Since providing comfort is a central aim of nursing, and considering that comfort and discomfort must be understood as subjective states, in the light of interactions experienced by the patient during illness and treatment - thus linked to institutions' objective factors, grounding rational, and practices -, this study aimed at inquiring on the experience of comfort through the Symbolic Interacionism approach and Grounded Theory methodology. Data collected by means of interviews with thirteen men who had suffered acute myocardial infarctation (AMI), made at a private and a public health units in the city of São Paulo, were analysed according to this methodology. The study purpose was to aprehend situations defined by men with AMI as comfortable or uncomfortable, and develop the corresponding theoretical model of the meanings of such experience. The basic psychosocial process found is made up by three phenomena, that describe an experience essentially pervaded by discomfort: by 1) Having a break with day-to-day life, due to the onset of symptons or the stroke itself, the men are deprived of everyday-life action flow, experiencing loss of control over their own existence, thus resorting to medical help. Once in the hospital, from the interaction with the medical norm there results the second key discomfort, referred as the in-patient condition: isolated, motion-less, unable to act and make decisions, fearing death, the men withdraw from the condition ofeveryday-life subject, 2) Having personal identity suspended. While recovering, they welcome the growing flexibility of hospital rules, having recognised as comfortable situations the relief of pain and the opportunity to intersubject interactions, which displace them from the in-patient condition to that of subject. When leaving hospital for thr first time, they try to resume the same life as before the stroke, then face their own physical limits and sooner or (Continuing) later, fall ill again, returning to hospital. Along this third phase,they are 3) Recovering personal identity bearing the stroke marks, reluctantly acknowledging the impossibility of former spontaneous action in the face of limits they now abide to, in an attempt to prolongate life.
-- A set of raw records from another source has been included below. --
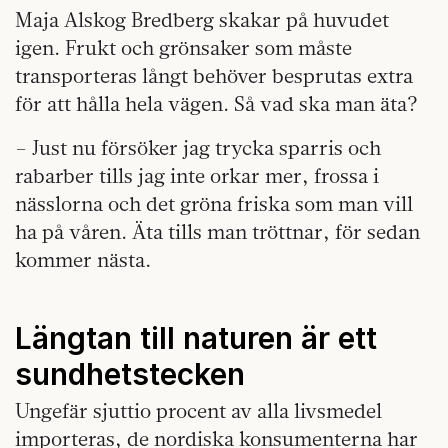
Maja Alskog Bredberg skakar på huvudet
igen. Frukt och grönsaker som måste
transporteras långt behöver besprutas extra
för att hålla hela vägen. Så vad ska man äta?
– Just nu försöker jag trycka sparris och
rabarber tills jag inte orkar mer, frossa i
nässlorna och det gröna friska som man vill
ha på våren. Äta tills man tröttnar, för sedan
kommer nästa.
Längtan till naturen är ett
sundhetstecken
Ungefär sjuttio procent av alla livsmedel
importeras, de nordiska konsumenterna har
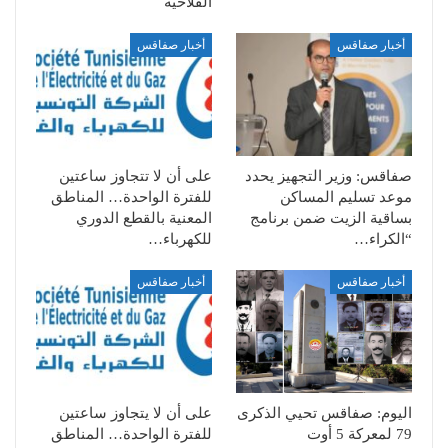
الفلاحية
أخبار صفاقس
أخبار صفاقس
صفاقس: وزير التجهيز يحدد
على أن لا تتجاوز ساعتين
موعد تسليم المساكن
للفترة الواحدة… المناطق
بساقية الزيت ضمن برنامج
المعنية بالقطع الدوري
“الكراء…
للكهرباء…
أخبار صفاقس
أخبار صفاقس
اليوم: صفاقس تحيي الذكرى
على أن لا يتجاوز ساعتين
79 لمعركة 5 أوت
للفترة الواحدة… المناطق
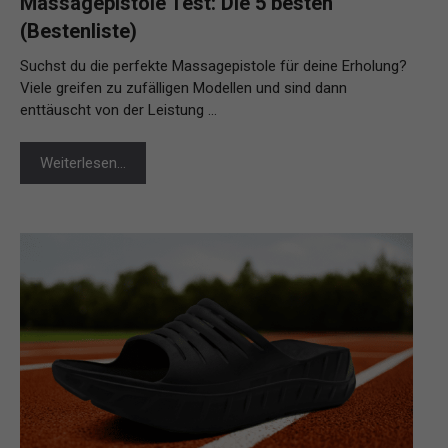
Massagepistole Test: Die 5 besten
(Bestenliste)
Suchst du die perfekte Massagepistole für deine Erholung?
Viele greifen zu zufälligen Modellen und sind dann
enttäuscht von der Leistung …
Weiterlesen…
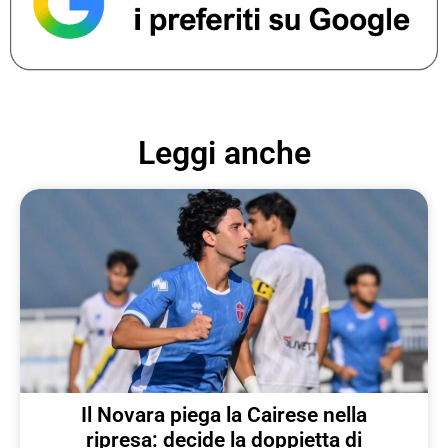
Leggi anche
Il Novara piega la Cairese nella
ripresa: decide la doppietta di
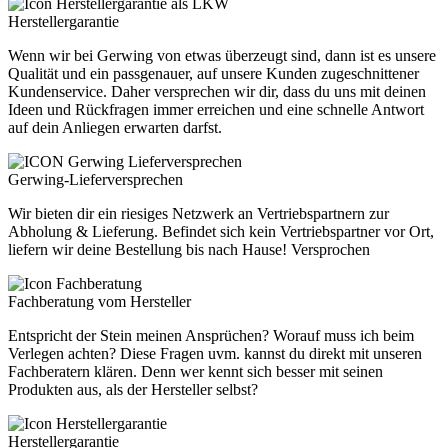
Herstellergarantie
Wenn wir bei Gerwing von etwas überzeugt sind, dann ist es unsere
Qualität und ein passgenauer, auf unsere Kunden zugeschnittener
Kundenservice. Daher versprechen wir dir, dass du uns mit deinen
Ideen und Rückfragen immer erreichen und eine schnelle Antwort
auf dein Anliegen erwarten darfst.
Gerwing-Lieferversprechen
Wir bieten dir ein riesiges Netzwerk an Vertriebspartnern zur
Abholung & Lieferung. Befindet sich kein Vertriebspartner vor Ort,
liefern wir deine Bestellung bis nach Hause! Versprochen
Fachberatung vom Hersteller
Entspricht der Stein meinen Ansprüchen? Worauf muss ich beim
Verlegen achten? Diese Fragen uvm. kannst du direkt mit unseren
Fachberatern klären. Denn wer kennt sich besser mit seinen
Produkten aus, als der Hersteller selbst?
Herstellergarantie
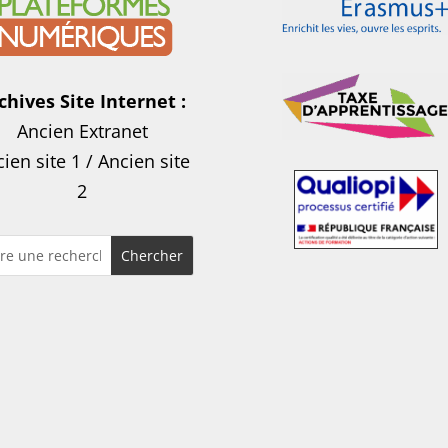
chives Site Internet :
Ancien Extranet
ien site 1
/
Ancien site
2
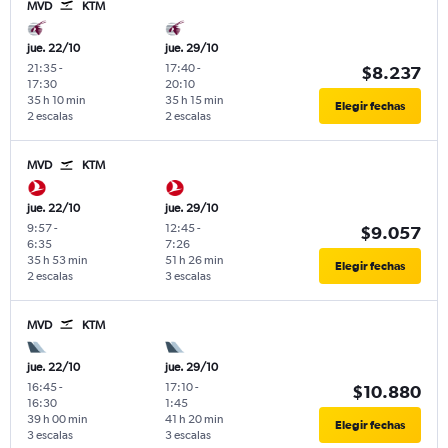
MVD
KTM
jue. 22/10
jue. 29/10
21:35
-
17:40
-
$8.237
17:30
20:10
35 h 10 min
35 h 15 min
Elegir fechas
2 escalas
2 escalas
MVD
KTM
jue. 22/10
jue. 29/10
9:57
-
12:45
-
$9.057
6:35
7:26
35 h 53 min
51 h 26 min
Elegir fechas
2 escalas
3 escalas
MVD
KTM
jue. 22/10
jue. 29/10
16:45
-
17:10
-
$10.880
16:30
1:45
39 h 00 min
41 h 20 min
Elegir fechas
3 escalas
3 escalas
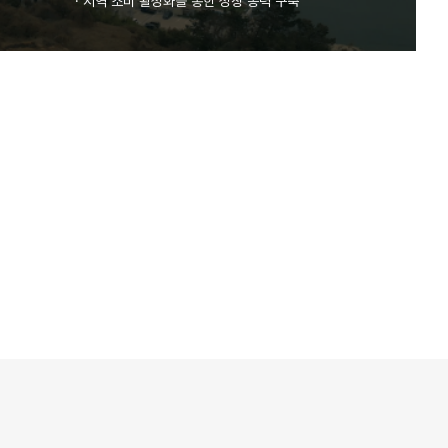
·
지역 소비 활성화를 통한 성장 동력 구축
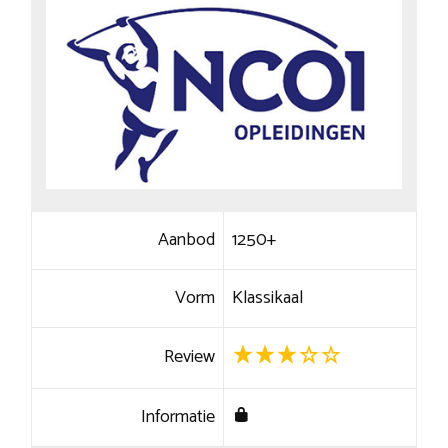
Aanbod
1250+
Vorm
Klassikaal
Review
Informatie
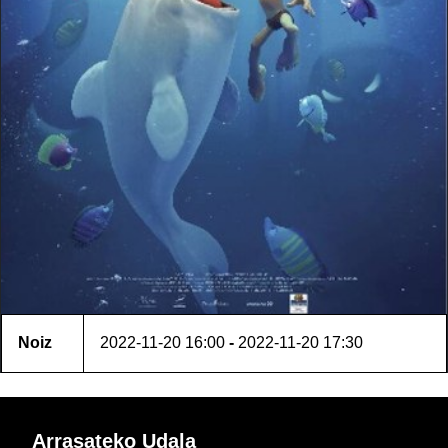
Noiz
2022-11-20
16:00
-
2022-11-20
17:30
Arrasateko Udala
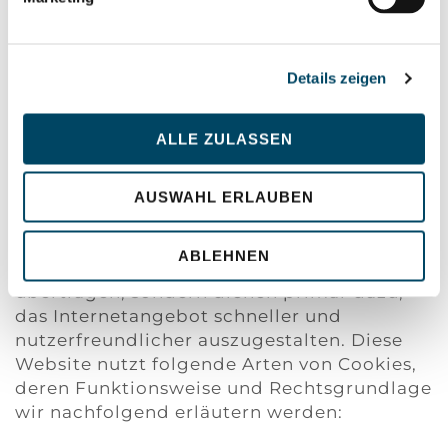
indem wir technisch notwendige Cookies
(3) und von Ihnen freiwillig aus- oder
abwählbare Cookies beschreiben (4).
Details zeigen
(2) Cookies sind Textdateien oder
Informationen in einer Datenbank, die auf
ALLE ZULASSEN
Ihrer Festplatte gespeichert und dem von
Ihnen verwendeten Browser zugeordnet
werden, sodass der Stelle, die den Cookie
AUSWAHL ERLAUBEN
setzt, bestimmte Informationen zufließen
können. Cookies können keine Programme
ABLEHNEN
ausführen oder Viren auf Ihren Computer
übertragen, sondern dienen primär dazu,
das Internetangebot schneller und
nutzerfreundlicher auszugestalten. Diese
Website nutzt folgende Arten von Cookies,
deren Funktionsweise und Rechtsgrundlage
wir nachfolgend erläutern werden:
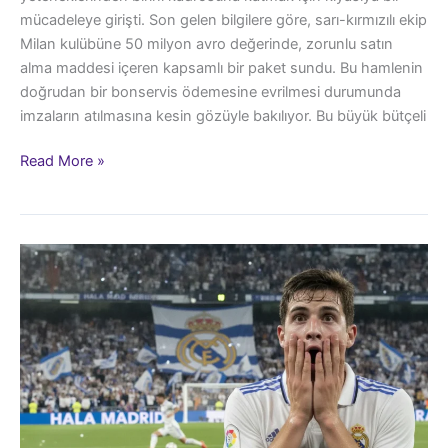
mücadeleye girişti. Son gelen bilgilere göre, sarı-kırmızılı ekip
Milan kulübüne 50 milyon avro değerinde, zorunlu satın
alma maddesi içeren kapsamlı bir paket sundu. Bu hamlenin
doğrudan bir bonservis ödemesine evrilmesi durumunda
imzaların atılmasına kesin gözüyle bakılıyor. Bu büyük bütçeli
Portekizli
Read More »
Yıldız
İçin
İstanbul’da
Görülmemiş
Kapışma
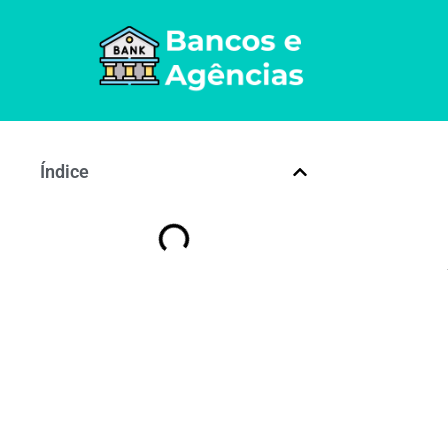
Índice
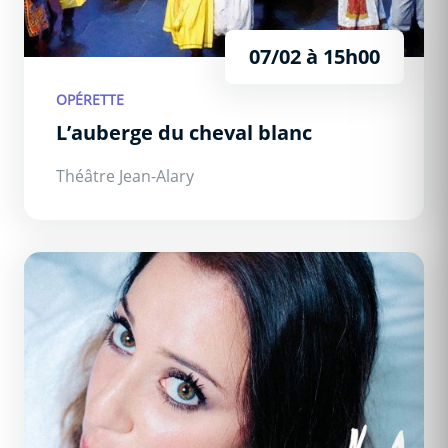
07/02 à 15h00
OPÉRETTE
L’auberge du cheval blanc
Théâtre Jean-Alary
Blandine Lehout : La vie de ta mère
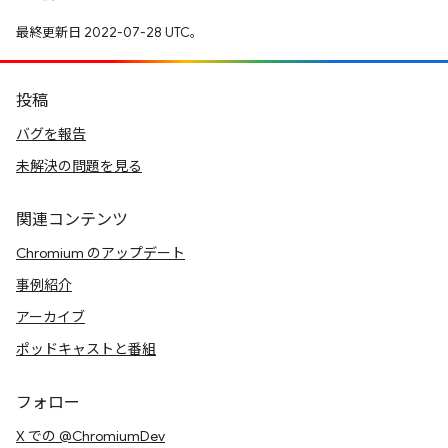
最終更新日 2022-07-28 UTC。
投稿
バグを報告
未解決の問題を見る
関連コンテンツ
Chromium のアップデート
事例紹介
アーカイブ
ポッドキャストと番組
フォロー
X での @ChromiumDev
The central category that expresses discomfort meanings through the three phases of the experience is Undergoing the loss of spontaneous action:

the illness generates hindrances that prevent spontaneous being in day-to-day life, that is replaced by rational being, ruledby medical prescriptions and by his own limits, in order to survive. Reflection on this experience suggests questioning the clinical model of treatment, points to secondary prevention as a further scope of action for nurses, and raises issues to enhance nurse education.